EXERCISE DESCRIPTION: Quote the entries below from the line with "M1888 1081 1899 1099 1878 1112 1867 1094Z" through the line with "M1208 430 1232", both ends included, and only those lines.

○ ○ ○

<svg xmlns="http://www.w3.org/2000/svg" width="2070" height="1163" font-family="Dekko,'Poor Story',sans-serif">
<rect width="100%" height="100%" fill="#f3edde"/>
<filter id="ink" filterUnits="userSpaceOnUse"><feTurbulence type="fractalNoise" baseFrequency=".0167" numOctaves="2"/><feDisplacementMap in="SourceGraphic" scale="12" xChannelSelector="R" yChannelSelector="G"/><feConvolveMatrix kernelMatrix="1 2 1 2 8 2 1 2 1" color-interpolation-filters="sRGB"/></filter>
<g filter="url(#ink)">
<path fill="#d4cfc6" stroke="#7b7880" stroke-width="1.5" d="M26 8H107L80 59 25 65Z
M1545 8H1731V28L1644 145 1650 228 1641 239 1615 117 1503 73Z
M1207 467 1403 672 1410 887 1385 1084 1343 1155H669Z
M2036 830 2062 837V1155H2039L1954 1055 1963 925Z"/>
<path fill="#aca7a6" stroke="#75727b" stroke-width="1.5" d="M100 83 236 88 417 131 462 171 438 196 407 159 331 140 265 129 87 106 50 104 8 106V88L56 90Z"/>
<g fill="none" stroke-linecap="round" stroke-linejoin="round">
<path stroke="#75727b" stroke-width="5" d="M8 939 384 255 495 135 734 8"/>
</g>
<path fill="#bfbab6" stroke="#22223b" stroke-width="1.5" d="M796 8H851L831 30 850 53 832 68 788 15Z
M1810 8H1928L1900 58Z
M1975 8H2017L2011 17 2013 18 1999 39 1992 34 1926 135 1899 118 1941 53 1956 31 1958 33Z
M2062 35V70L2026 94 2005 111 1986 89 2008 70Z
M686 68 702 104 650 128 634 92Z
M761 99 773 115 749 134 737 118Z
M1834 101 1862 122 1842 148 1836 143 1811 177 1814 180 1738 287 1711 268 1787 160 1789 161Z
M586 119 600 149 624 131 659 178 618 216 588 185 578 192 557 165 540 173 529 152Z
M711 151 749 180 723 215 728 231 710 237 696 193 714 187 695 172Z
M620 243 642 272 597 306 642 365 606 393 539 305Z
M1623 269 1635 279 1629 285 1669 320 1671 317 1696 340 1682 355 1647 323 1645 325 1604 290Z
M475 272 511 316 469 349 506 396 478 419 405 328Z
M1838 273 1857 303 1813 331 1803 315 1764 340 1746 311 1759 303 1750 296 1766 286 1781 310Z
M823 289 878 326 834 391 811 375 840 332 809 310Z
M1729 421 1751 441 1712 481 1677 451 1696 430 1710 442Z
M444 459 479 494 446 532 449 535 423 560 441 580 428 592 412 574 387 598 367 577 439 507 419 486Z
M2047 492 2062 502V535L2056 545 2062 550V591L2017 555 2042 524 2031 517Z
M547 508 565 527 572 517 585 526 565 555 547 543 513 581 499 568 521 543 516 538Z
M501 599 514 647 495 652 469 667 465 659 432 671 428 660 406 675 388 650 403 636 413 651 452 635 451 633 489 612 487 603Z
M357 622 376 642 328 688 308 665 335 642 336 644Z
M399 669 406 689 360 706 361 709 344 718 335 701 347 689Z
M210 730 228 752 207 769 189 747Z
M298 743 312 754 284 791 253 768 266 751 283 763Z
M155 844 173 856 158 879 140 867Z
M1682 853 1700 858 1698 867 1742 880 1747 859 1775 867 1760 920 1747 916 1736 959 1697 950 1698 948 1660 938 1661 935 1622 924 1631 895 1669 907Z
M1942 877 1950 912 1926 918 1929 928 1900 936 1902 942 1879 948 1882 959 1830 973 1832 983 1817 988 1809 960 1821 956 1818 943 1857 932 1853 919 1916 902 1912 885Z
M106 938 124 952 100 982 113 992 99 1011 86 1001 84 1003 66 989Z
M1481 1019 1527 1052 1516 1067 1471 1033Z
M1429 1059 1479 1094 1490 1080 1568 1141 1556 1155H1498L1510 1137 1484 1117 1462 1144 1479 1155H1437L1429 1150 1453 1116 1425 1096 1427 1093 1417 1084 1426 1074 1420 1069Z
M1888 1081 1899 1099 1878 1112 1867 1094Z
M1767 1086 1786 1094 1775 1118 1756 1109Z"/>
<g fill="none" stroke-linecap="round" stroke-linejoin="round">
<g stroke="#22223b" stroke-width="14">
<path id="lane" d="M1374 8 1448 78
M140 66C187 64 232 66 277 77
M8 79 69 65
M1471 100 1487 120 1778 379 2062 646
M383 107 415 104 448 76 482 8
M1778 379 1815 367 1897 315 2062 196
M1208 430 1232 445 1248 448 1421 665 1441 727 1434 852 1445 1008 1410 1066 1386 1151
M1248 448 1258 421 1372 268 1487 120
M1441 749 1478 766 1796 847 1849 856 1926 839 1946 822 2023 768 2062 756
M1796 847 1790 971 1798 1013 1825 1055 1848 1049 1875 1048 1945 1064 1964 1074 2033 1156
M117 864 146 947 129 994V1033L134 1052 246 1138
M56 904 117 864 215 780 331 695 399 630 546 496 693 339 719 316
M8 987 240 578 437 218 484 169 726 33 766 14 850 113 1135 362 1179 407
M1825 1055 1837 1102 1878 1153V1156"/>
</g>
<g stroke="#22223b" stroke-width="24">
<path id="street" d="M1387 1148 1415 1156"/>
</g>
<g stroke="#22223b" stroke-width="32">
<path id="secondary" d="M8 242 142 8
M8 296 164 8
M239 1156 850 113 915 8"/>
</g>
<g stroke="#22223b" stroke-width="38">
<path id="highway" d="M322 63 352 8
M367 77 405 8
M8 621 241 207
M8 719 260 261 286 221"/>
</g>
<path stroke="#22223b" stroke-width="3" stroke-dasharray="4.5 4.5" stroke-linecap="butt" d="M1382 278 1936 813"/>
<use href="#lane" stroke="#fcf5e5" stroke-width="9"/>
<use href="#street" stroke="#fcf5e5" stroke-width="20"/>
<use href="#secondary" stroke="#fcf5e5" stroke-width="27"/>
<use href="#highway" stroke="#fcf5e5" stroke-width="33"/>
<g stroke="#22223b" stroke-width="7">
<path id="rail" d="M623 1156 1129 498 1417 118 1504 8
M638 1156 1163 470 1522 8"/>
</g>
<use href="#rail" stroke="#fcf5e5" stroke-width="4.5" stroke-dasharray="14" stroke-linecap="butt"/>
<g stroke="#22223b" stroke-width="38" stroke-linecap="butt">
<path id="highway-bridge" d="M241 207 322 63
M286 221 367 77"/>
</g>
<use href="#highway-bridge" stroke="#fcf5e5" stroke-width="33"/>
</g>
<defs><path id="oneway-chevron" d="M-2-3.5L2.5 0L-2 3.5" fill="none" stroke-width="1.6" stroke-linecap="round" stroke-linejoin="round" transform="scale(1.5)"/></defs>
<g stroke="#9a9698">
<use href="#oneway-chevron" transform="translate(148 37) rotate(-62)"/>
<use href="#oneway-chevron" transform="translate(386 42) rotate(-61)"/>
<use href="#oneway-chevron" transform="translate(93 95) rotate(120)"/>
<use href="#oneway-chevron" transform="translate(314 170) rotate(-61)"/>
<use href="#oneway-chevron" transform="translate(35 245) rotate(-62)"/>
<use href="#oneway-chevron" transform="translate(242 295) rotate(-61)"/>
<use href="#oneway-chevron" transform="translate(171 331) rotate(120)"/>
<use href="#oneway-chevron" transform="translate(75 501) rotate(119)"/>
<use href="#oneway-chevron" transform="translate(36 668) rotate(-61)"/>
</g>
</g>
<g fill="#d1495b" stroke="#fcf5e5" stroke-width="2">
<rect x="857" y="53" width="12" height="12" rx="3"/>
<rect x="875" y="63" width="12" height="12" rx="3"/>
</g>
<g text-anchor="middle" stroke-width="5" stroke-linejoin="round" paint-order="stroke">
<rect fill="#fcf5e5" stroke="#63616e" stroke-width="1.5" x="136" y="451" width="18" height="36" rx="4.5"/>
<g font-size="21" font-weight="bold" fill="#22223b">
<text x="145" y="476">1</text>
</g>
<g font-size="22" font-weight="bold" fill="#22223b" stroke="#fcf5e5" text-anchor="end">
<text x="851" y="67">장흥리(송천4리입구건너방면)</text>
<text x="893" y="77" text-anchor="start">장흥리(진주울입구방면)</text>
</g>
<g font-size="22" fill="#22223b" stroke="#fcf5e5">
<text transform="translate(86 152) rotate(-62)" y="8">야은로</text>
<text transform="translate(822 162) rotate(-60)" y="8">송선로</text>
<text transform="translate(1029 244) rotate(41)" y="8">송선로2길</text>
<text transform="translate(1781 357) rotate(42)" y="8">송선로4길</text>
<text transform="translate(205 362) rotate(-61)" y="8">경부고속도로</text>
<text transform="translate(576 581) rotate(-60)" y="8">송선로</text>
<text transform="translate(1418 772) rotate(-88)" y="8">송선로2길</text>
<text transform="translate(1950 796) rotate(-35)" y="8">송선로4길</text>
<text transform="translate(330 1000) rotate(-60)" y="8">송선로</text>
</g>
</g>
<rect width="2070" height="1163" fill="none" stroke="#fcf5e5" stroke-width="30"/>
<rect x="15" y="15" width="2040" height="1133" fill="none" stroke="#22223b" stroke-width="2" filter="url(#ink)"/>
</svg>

○ ○ ○

OUTPUT FOR THIS TASK:
M1888 1081 1899 1099 1878 1112 1867 1094Z
M1767 1086 1786 1094 1775 1118 1756 1109Z"/>
<g fill="none" stroke-linecap="round" stroke-linejoin="round">
<g stroke="#22223b" stroke-width="14">
<path id="lane" d="M1374 8 1448 78
M140 66C187 64 232 66 277 77
M8 79 69 65
M1471 100 1487 120 1778 379 2062 646
M383 107 415 104 448 76 482 8
M1778 379 1815 367 1897 315 2062 196
M1208 430 1232 445 1248 448 1421 665 1441 727 1434 852 1445 1008 1410 1066 1386 1151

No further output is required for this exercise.